Your wording is rather hazy, so I don’t know what exactly you’re concerned with, but for me it suffices that the sort will terminate after having shuffled the elements.
The thing to be concerned with is that it will not produce a uniform distribution. If you’re just interested in the function terminating, there’s a much simpler solution:
(defun seqrnd (seq)
seq)
I made a stupid simple shuffle tester, that tries to shuffle a three-element list.
http://paste.lisp.org/display/58653
With SBCL and your function, I get these results:
;; (3 1 2): 25
;; (3 2 1): 25
;; (1 2 3): 17
;; (2 1 3): 17
;; (1 3 2): 8
;; (2 3 1): 8
A nice and simple perfect shuffle is:
(defun better-shuffle (seq)
(let ((tagged (mapcar (lambda (x) (cons (random 1.0) x)) seq)))
(mapcar ‘cdr (sort tagged #’> :key ‘car))))
Peter proposes perl’s schwartzian transform!
I agree with Joseph that the algorithm is flawed. The problem is that the comparison procedure isn’t transitive: it is possible that a<b and b<c does not imply avector x)) (n (length x) (- n 1)))
((zero? n) (vector->list v))
(let* ((r (random n)) (t (vector-ref v r)))
(vector-set! v r (vector-ref v (- n 1)))
(vector-set! v (- n 1) t))))
That got garbled.
I agree with Joseph that the algorithm is flawed. The problem is that the comparison procedure isn’t transitive: it is possible that a<b and b<c does not imply a<c. Depending on the underlying sort algorithm, bad things may happen, and it is possible that the sort will never terminate.

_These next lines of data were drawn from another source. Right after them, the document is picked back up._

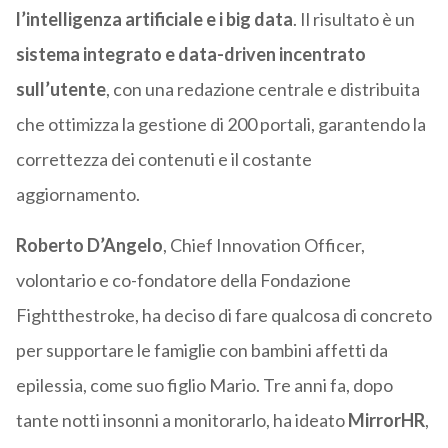
l’intelligenza artificiale e i big data
. Il risultato è un
sistema integrato e data-driven incentrato
sull’utente
, con una redazione centrale e distribuita
che ottimizza la gestione di 200 portali, garantendo la
correttezza dei contenuti e il costante
aggiornamento.
Roberto D’Angelo
, Chief Innovation Officer,
volontario e co-fondatore della Fondazione
Fightthestroke, ha deciso di fare qualcosa di concreto
per supportare le famiglie con bambini affetti da
epilessia, come suo figlio Mario. Tre anni fa, dopo
tante notti insonni a monitorarlo, ha ideato
MirrorHR
,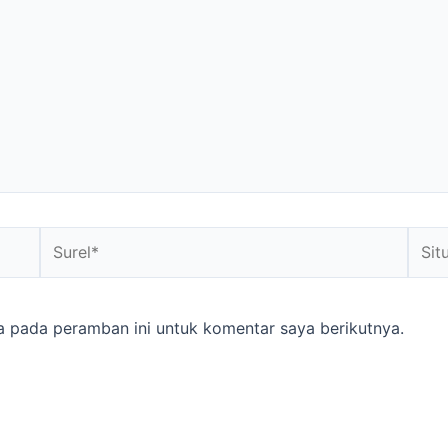
a pada peramban ini untuk komentar saya berikutnya.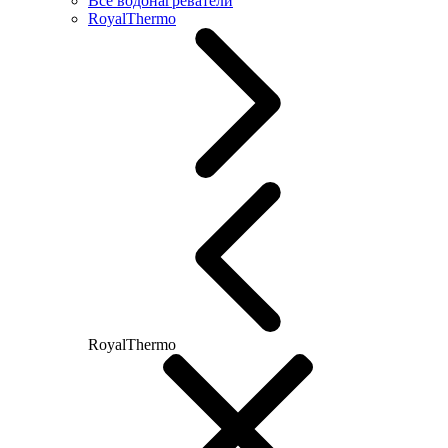
Все водонагреватели
RoyalThermo
RoyalThermo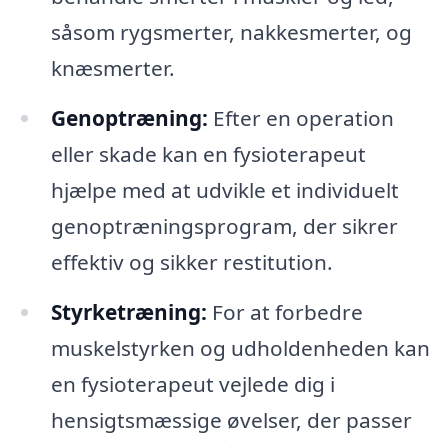
såsom rygsmerter, nakkesmerter, og
knæsmerter.
Genoptræning:
Efter en operation
eller skade kan en fysioterapeut
hjælpe med at udvikle et individuelt
genoptræningsprogram, der sikrer
effektiv og sikker restitution.
Styrketræning:
For at forbedre
muskelstyrken og udholdenheden kan
en fysioterapeut vejlede dig i
hensigtsmæssige øvelser, der passer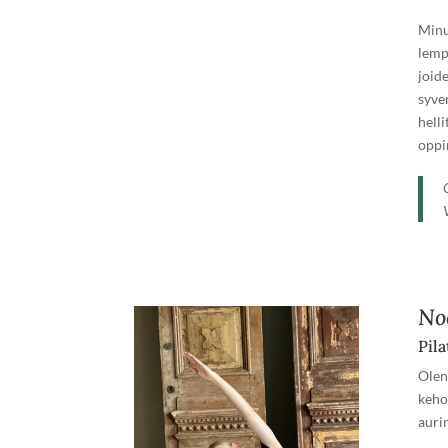
Minu
lemp
joid
syve
hell
oppi
No
Pila
Olen
keho
auri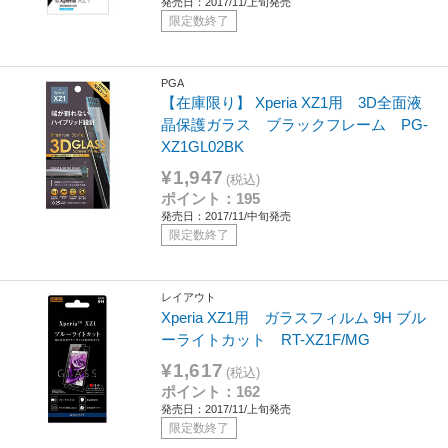
発売日：2017/11/上旬発売
限定数終了
PGA
【在庫限り】 Xperia XZ1用 3D全面液
晶保護ガラス ブラックフレーム PG-
XZ1GL02BK
¥1,947
(税込)
ポイント：195
発売日：2017/11/中旬発売
限定数終了
レイアウト
Xperia XZ1用 ガラスフィルム 9H ブル
ーライトカット RT-XZ1F/MG
¥1,617
(税込)
ポイント：162
発売日：2017/11/上旬発売
限定数終了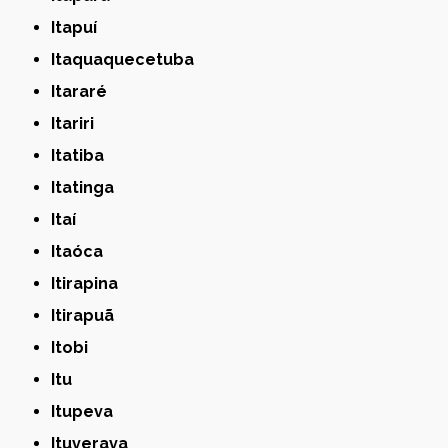
Itapuí
Itaquaquecetuba
Itararé
Itariri
Itatiba
Itatinga
Itaí
Itaóca
Itirapina
Itirapuã
Itobi
Itu
Itupeva
Ituverava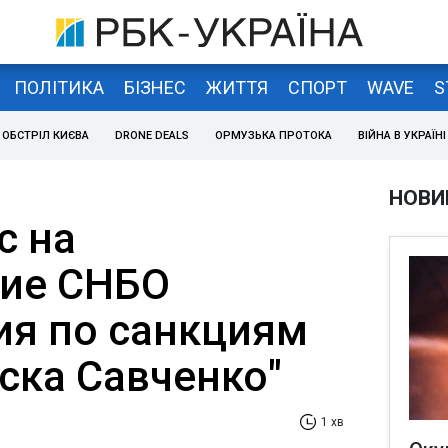
ПОЛІТИКА
БІЗНЕС
ЖИТТЯ
СПОРТ
WAVE
S
ОБСТРІЛ КИЄВА
DRONE DEALS
ОРМУЗЬКА ПРОТОКА
ВІЙНА В УКРАЇНІ
НОВИ
с на
ние СНБО
я по санкциям
ска Савченко"
1 хв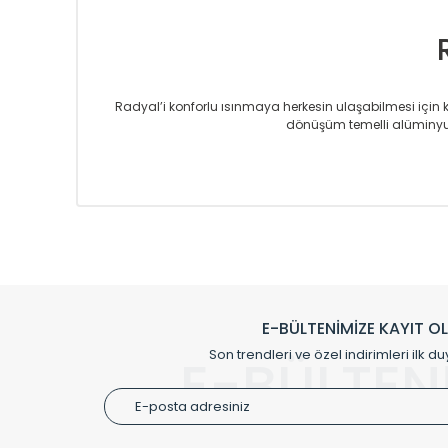
Radyal’i konforlu ısınmaya herkesin ulaşabilmesi için kur
dönüşüm temelli alüminyum
Sizlere sunmakta olduğumuz Alüminyum Radyatör ve H
üretmekteyiz. Son teknoloji ve robotik hatlarıyla rady
Avrupa’ya yapmakta olduğu ihracat ile de ürü
Çevreci ve yeşil enerji yaklaşımlarıyla ve 
Klasik modellerimizin yanında, modern hatları ile de d
önemli farklılıklar yaratmaktadır. Si
E-BÜLTENİMİZE KAYIT O
Radyal sunmuş olduğu Alüminyum radyatör ve havl
Son trendleri ve özel indirimleri ilk du
E-BÜLTEN
Size özel olarak üretilen Radyatör ve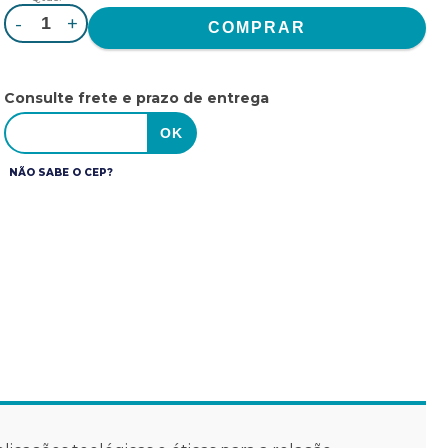
-
+
Consulte frete e prazo de entrega
NÃO SABE O CEP?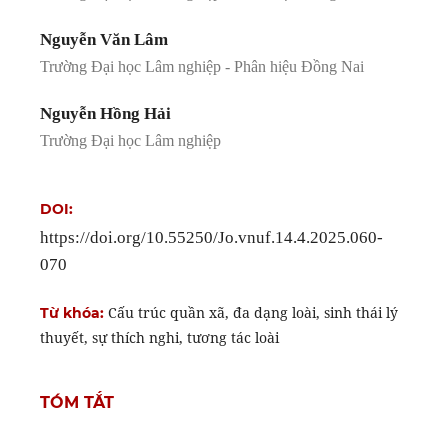
Nguyễn Văn Lâm
Trường Đại học Lâm nghiệp - Phân hiệu Đồng Nai
Nguyễn Hồng Hải
Trường Đại học Lâm nghiệp
DOI:
https://doi.org/10.55250/Jo.vnuf.14.4.2025.060-
070
Cấu trúc quần xã, đa dạng loài, sinh thái lý
Từ khóa:
thuyết, sự thích nghi, tương tác loài
TÓM TẮT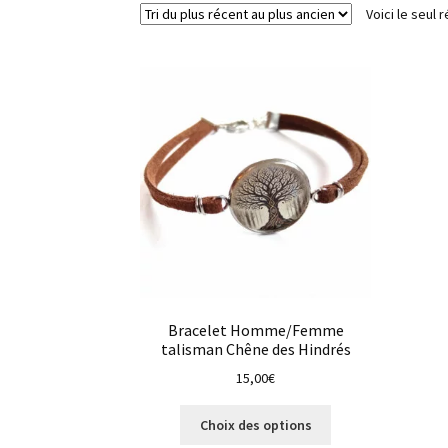
Voici le seul r
Bracelet Homme/Femme
talisman Chêne des Hindrés
15,00
€
Ce
Choix des options
produit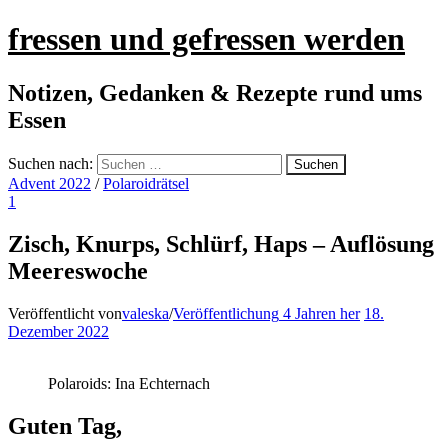
fressen und gefressen werden
Notizen, Gedanken & Rezepte rund ums
Essen
Suchen nach:
Advent 2022
/
Polaroidrätsel
1
Zisch, Knurps, Schlürf, Haps – Auflösung
Meereswoche
Veröffentlicht von
valeska
/
Veröffentlichung
4 Jahren
her
18.
Dezember 2022
Polaroids: Ina Echternach
Guten Tag,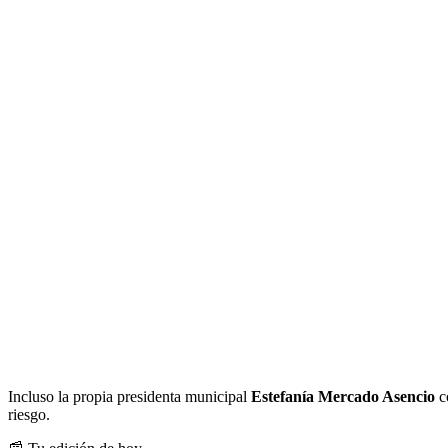
Incluso la propia presidenta municipal
Estefanía Mercado Asencio
co
riesgo.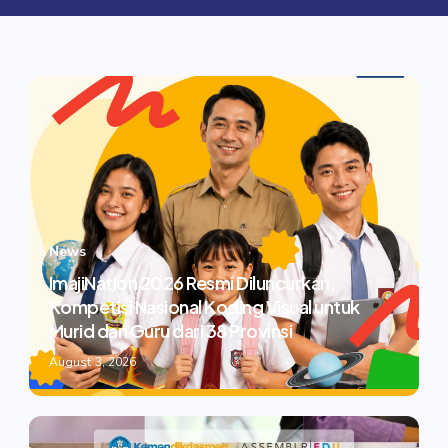
News
ImajiNation 2026 Resmi Diluncurkan,
Kompetisi Nasional Koding Visual untuk
Murid dan Guru dari 38 Provinsi
August 3, 2026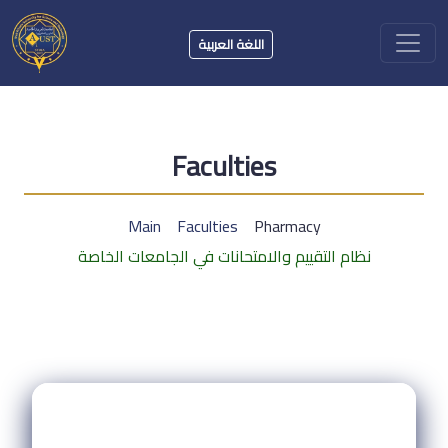
اللغة العربية
Faculties
Main
Faculties
Pharmacy
نظام التقييم والامتحانات في الجامعات الخاصة
y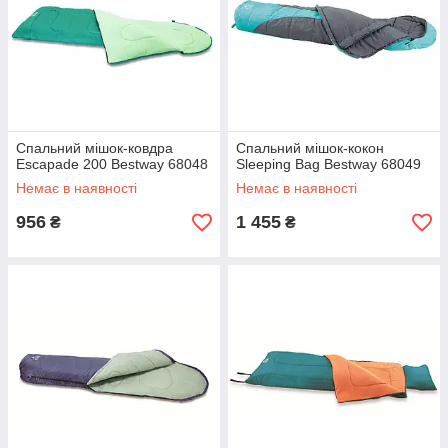
Спальний мішок-ковдра
Спальний мішок-кокон
Escapade 200 Bestway 68048
Sleeping Bag Bestway 68049
Немає в наявності
Немає в наявності
956
1 455
₴
₴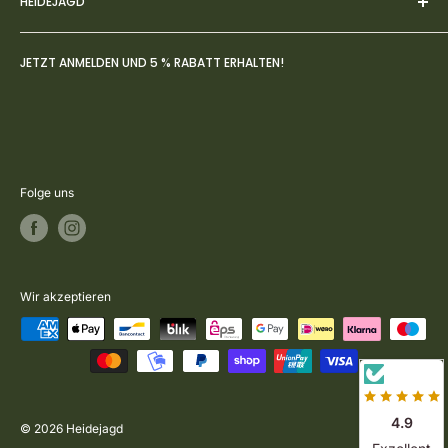
HEIDEJAGD
AGBs
Datenschutz
Über uns
JETZT ANMELDEN UND 5 % RABATT ERHALTEN!
Widerruf
FAQs
Zahlung- & Versandbedingungen
Jagdblog
Rückversand & Umtausch
Kontakt
Vertrag widerrufen
Folge uns
Wir akzeptieren
4.9
© 2026 Heidejagd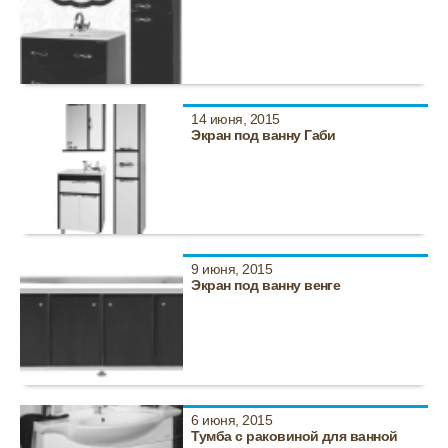
14 июня, 2015
Экран под ванну Габи
9 июня, 2015
Экран под ванну венге
6 июня, 2015
Тумба с раковиной для ванной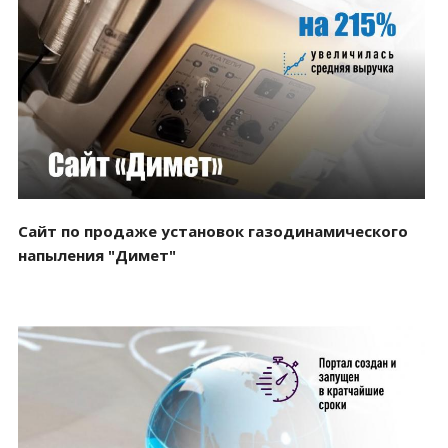
Смотреть проект
Сайт по продаже установок газодинамического
напыления "Димет"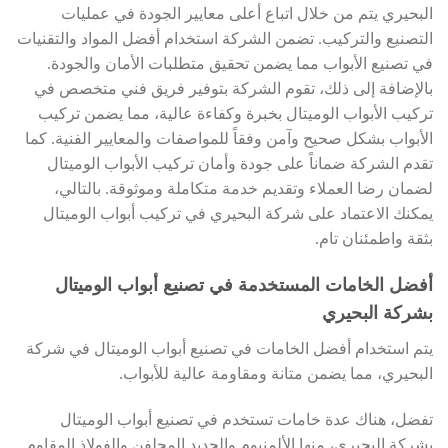
البحيري يتم من خلال اتباع أعلى معايير الجودة في عمليات
التصنيع والتركيب. تضمن الشركة استخدام أفضل المواد والتقنيات
في تصنيع الأبواب مما يضمن تحقيق متطلبات الأمان والجودة.
بالإضافة إلى ذلك، تقوم الشركة بتوفير فريق فني متخصص في
تركيب الأبواب الوميتال بخبرة وكفاءة عالية، مما يضمن تركيب
الأبواب بشكل صحيح وآمن وفقاً للمواصفات والمعايير الفنية. كما
تقدم الشركة ضماناً على جودة وأمان تركيب الأبواب الوميتال
لضمان رضا العملاء وتقديم خدمة متكاملة وموثوقة. بالتالي،
يمكنك الاعتماد على شركة البحيري في تركيب أبواب الوميتال
بثقة واطمئنان تام.
أفضل الخامات المستخدمة في تصنيع أبواب الوميتال
بشركة البحيري
يتم استخدام أفضل الخامات في تصنيع أبواب الوميتال في شركة
البحيري، مما يضمن متانة ومقاومة عالية للأبواب.
تفضل، هناك عدة خامات تستخدم في تصنيع أبواب الوميتال
بشركة البحيري، منها الألمنيوم والحديد المجلفن والفولاذ المقاوم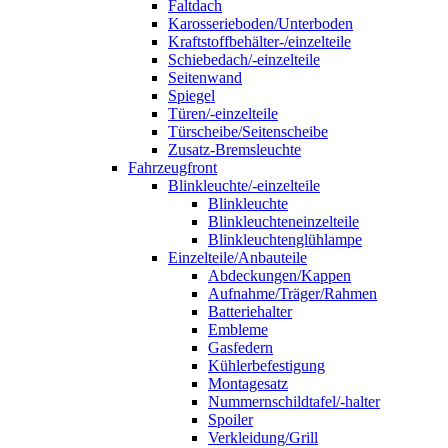
Faltdach
Karosserieboden/Unterboden
Kraftstoffbehälter-/einzelteile
Schiebedach/-einzelteile
Seitenwand
Spiegel
Türen/-einzelteile
Türscheibe/Seitenscheibe
Zusatz-Bremsleuchte
Fahrzeugfront
Blinkleuchte/-einzelteile
Blinkleuchte
Blinkleuchteneinzelteile
Blinkleuchtenglühlampe
Einzelteile/Anbauteile
Abdeckungen/Kappen
Aufnahme/Träger/Rahmen
Batteriehalter
Embleme
Gasfedern
Kühlerbefestigung
Montagesatz
Nummernschildtafel/-halter
Spoiler
Verkleidung/Grill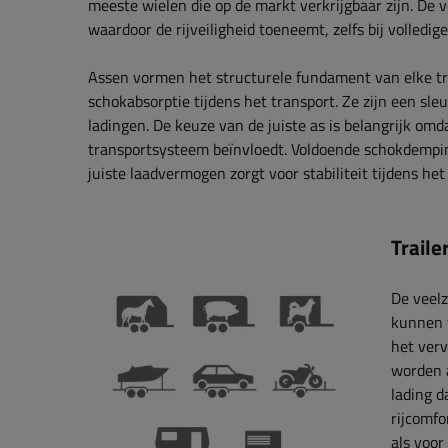
meeste wielen die op de markt verkrijgbaar zijn. De v
waardoor de rijveiligheid toeneemt, zelfs bij volledige
Assen vormen het structurele fundament van elke tra
schokabsorptie tijdens het transport. Ze zijn een sl
ladingen. De keuze van de juiste as is belangrijk omd
transportsysteem beïnvloedt. Voldoende schokdempi
juiste laadvermogen zorgt voor stabiliteit tijdens het
Traile
De veelz
kunnen 
het verv
worden 
lading d
rijcomfo
als voor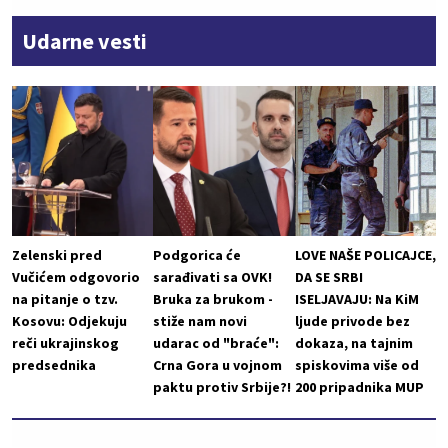
Udarne vesti
Zelenski pred
Podgorica će
LOVE NAŠE POLICAJCE,
Vučićem odgovorio
sarađivati sa OVK!
DA SE SRBI
na pitanje o tzv.
Bruka za brukom -
ISELJAVAJU: Na KiM
Kosovu: Odjekuju
stiže nam novi
ljude privode bez
reči ukrajinskog
udarac od "braće":
dokaza, na tajnim
predsednika
Crna Gora u vojnom
spiskovima više od
paktu protiv Srbije?!
200 pripadnika MUP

Worse, it is unlikely given this method that all permutations of the input list are not equally likely in the shuffled output, which could be a problem depending on how the shuffle is used (you wouldn’t want your poker buddies to accuse you of stacking the deck — it could be hazardous to your health).
Here is my preferred method for shuffling a list in Scheme.
(define (shuffle x)
(do ((v (list->vector x)) (n (length x) (- n 1)))
((zero? n) (vector->list v))
(let* ((r (random n)) (t (vector-ref v r)))
(vector-set! v r (vector-ref v (- n 1)))
(vector-set! v (- n 1) t))))
[...] In my post “Trivial Sequence Shuffling” from yesterday I showed a simple hack to shuffle a sequence. [...]
Sorry, I could have been clearer in my description.
The problem is not necessarily that the comparison is not transitive: that is the difference between a partial order and a complete order (and SORT isn’t required to maintain a partial order). The predicate itself could have that problem.
The problem I was referring to is that two elements, let’s call them A and B, should be in the same order every time the sort algorithm checks them. If the key values of A and B jump around at random, what is the sort supposed to assume? The comparison function is not well-defined at all, not just with respect to transitivity.
Now, it may be that an efficient sort algorithm does not often compare the same elements pairwise; however, the problem is not restricted to pairs of elements. Consider just the element A. The key function ranges from 0 to 1.0 (exclusive); 0 is interpreted to mean “I should be at the very beginning”, 0.999… interpreted to mean “I should be at the very end.”
Any individual element is going to be changing its stated destination every time it is checked. A particular random order, however, is just *one* order. The random seed should pick one order out of the n! possible orders, with equal likelihood, then *stick to* that order. Instead this algorithm jumps around between orders, giving mixed messages to the sort algorithm. It will be hard to predict the outcome of the sort, but also unlikely to guarantee the uniform distribution among the n! outcomes that a random shuffle desires.